In February 2018, the Tennessee legislature introduced the Juvenile Justice Reform Act of 2018, or HB 2271. In addition to several changes that support better outcomes for youth in Tennessee, the bill would limit punitive seclusion for youth. The bill does not, however, include language to limit placing youth in seclusion in situations where facility staff deem seclusion necessary for a youth’s own safety.  For example, this limitation might not protect T.W., a 16-year old girl being held in solitary confinement in an adult jail, from seclusion.


In May 2017, the Tennessee Governor, Supreme Court justices, the Department of Children’s Services, and others requested the creation of an Joint Ad-hoc Tennessee Blue Ribbon Task Force on Juvenile Justice (Task Force) to investigate and make recommendations to improve the state’s juvenile justice system. The Task Force’s Report and recommendations were released in December 2017. The recommendations included prohibiting solitary confinement for youth in detention (pg. 21).


In April 2016, the ACLU of Tennessee joined litigation, Frazier v. Hommrich, against Rutherford County Juvenile Detention Center on behalf of a fifteen year old boy with developmental disabilities who was put in solitary confinement for 23 hours a day as punishment for non-violent behavior including “hollering, rapping, and making gang signs.” The lawsuit was filed by Sharieka Frazier on behalf of her son. The facility was aware that the child likely had a mental illness but did not permit a court-ordered mental health evaluation to take place while he was in solitary and denied any mental health services.

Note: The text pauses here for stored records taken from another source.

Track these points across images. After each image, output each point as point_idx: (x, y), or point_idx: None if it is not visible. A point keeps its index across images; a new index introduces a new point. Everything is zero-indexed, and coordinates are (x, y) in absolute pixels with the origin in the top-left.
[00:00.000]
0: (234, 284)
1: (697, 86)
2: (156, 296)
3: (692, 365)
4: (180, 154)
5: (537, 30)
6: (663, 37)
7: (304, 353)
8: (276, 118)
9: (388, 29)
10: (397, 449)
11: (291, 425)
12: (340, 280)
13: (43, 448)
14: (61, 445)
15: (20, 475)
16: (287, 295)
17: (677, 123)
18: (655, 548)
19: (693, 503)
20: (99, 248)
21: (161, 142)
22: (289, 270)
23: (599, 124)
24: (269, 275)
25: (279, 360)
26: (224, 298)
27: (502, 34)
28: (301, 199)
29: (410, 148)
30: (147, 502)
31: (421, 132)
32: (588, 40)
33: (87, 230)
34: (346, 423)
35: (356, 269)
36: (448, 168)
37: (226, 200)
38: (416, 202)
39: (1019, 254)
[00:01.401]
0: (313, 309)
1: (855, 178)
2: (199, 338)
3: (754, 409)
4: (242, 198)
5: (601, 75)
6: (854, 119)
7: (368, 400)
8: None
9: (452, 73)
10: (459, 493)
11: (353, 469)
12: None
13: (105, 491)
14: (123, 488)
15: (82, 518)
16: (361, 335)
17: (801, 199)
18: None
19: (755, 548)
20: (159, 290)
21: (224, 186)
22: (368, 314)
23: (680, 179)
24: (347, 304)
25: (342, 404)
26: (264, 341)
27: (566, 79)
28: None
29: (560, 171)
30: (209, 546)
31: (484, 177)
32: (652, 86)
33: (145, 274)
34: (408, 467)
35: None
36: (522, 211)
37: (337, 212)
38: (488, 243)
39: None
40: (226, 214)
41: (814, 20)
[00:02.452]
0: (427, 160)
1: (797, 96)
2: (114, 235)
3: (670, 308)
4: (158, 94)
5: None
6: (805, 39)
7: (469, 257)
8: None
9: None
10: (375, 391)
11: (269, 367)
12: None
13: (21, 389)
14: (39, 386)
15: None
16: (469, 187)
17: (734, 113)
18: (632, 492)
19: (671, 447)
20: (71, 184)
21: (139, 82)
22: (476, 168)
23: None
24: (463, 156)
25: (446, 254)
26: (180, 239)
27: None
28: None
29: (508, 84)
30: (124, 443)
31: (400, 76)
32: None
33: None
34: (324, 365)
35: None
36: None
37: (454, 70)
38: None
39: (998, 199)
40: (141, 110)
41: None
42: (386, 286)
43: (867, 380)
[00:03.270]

The federal court granted a motion in February 2017 to expand the group of plaintiffs to include “all juveniles detained in the Rutherford County Juvenile Detention Center who are or were placed in solitary confinement or isolation for punitive reasons from April 15, 2015, to present.” On March 22, 2017, the federal judge also granted a preliminary injunction to prevent the county from putting any youth in punitive solitary confinement until the case is resolved. The Tennessee Department of Children’s Services (DCS) has standards for state-run facilities, but those standards to not apply to county detention facilities.

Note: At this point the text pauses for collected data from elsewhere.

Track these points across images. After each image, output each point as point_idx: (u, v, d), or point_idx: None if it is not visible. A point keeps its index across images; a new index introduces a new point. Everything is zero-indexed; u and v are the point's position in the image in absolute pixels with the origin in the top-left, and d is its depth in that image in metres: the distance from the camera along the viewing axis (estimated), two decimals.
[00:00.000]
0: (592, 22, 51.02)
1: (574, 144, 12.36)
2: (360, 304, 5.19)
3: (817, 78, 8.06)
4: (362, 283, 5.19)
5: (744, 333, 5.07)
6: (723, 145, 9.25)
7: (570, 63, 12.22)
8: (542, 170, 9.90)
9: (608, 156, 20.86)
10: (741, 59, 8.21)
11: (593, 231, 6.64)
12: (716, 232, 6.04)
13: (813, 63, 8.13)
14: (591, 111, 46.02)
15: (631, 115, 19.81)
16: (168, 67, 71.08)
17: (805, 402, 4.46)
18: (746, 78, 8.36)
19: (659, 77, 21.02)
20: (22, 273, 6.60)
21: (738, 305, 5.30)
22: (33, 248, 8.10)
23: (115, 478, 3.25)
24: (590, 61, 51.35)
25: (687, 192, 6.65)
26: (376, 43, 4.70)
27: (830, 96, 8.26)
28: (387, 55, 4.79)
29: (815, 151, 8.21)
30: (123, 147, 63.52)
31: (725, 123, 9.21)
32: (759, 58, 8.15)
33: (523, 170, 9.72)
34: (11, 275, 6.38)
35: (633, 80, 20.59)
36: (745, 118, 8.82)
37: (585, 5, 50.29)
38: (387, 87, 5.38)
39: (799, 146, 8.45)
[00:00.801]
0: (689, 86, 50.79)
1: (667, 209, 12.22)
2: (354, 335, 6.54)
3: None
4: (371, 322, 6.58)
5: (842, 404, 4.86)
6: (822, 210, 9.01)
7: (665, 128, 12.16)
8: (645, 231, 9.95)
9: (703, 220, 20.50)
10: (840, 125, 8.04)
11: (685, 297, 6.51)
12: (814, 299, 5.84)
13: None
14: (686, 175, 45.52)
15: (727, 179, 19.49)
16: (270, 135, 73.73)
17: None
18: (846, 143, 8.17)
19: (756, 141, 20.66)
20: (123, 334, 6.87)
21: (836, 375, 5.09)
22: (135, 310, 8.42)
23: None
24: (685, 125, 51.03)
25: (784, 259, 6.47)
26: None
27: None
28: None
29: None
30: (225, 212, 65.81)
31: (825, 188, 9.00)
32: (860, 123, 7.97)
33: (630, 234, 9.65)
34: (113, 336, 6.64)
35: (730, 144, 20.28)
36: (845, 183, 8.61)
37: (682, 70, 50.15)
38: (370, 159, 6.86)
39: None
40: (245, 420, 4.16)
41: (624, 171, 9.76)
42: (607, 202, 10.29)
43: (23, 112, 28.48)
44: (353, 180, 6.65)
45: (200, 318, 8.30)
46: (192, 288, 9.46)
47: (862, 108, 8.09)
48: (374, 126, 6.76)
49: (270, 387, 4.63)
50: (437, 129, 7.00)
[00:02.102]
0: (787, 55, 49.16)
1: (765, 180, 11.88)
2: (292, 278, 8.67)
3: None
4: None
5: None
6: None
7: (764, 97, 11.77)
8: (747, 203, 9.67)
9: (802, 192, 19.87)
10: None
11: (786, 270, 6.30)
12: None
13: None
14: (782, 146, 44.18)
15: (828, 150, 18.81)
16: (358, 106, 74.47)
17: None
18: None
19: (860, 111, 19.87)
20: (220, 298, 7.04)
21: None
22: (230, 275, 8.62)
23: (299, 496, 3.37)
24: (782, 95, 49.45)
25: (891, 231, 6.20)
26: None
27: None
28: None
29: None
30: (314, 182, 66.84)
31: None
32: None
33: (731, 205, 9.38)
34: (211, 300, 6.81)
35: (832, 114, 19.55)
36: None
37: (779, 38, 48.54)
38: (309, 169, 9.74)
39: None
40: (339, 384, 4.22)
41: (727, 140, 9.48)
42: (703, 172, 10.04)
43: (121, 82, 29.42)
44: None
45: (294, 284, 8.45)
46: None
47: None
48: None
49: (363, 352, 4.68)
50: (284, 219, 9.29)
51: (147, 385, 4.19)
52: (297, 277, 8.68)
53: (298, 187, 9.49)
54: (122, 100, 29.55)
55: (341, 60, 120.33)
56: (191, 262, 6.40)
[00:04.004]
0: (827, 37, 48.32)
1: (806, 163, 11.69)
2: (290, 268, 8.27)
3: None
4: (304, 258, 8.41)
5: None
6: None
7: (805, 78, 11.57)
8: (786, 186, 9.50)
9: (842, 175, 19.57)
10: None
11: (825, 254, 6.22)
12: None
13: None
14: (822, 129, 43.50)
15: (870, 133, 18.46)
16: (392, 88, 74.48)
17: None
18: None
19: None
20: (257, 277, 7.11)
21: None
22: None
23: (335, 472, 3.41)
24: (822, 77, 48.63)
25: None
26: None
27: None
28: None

In April 2017, another lawsuit was filed against Williamson County, Tennessee for allowing a child to be sexually abused while in the Williamson County Detention Center in 2013 and then placed in solitary confinement for five weeks as punishment. When notified, the family claims, the judge took no action. The child, J.H., is no longer in custody. The litigation asks for compensation for J.H.’s mental health treatment and for a ban on solitary confinement.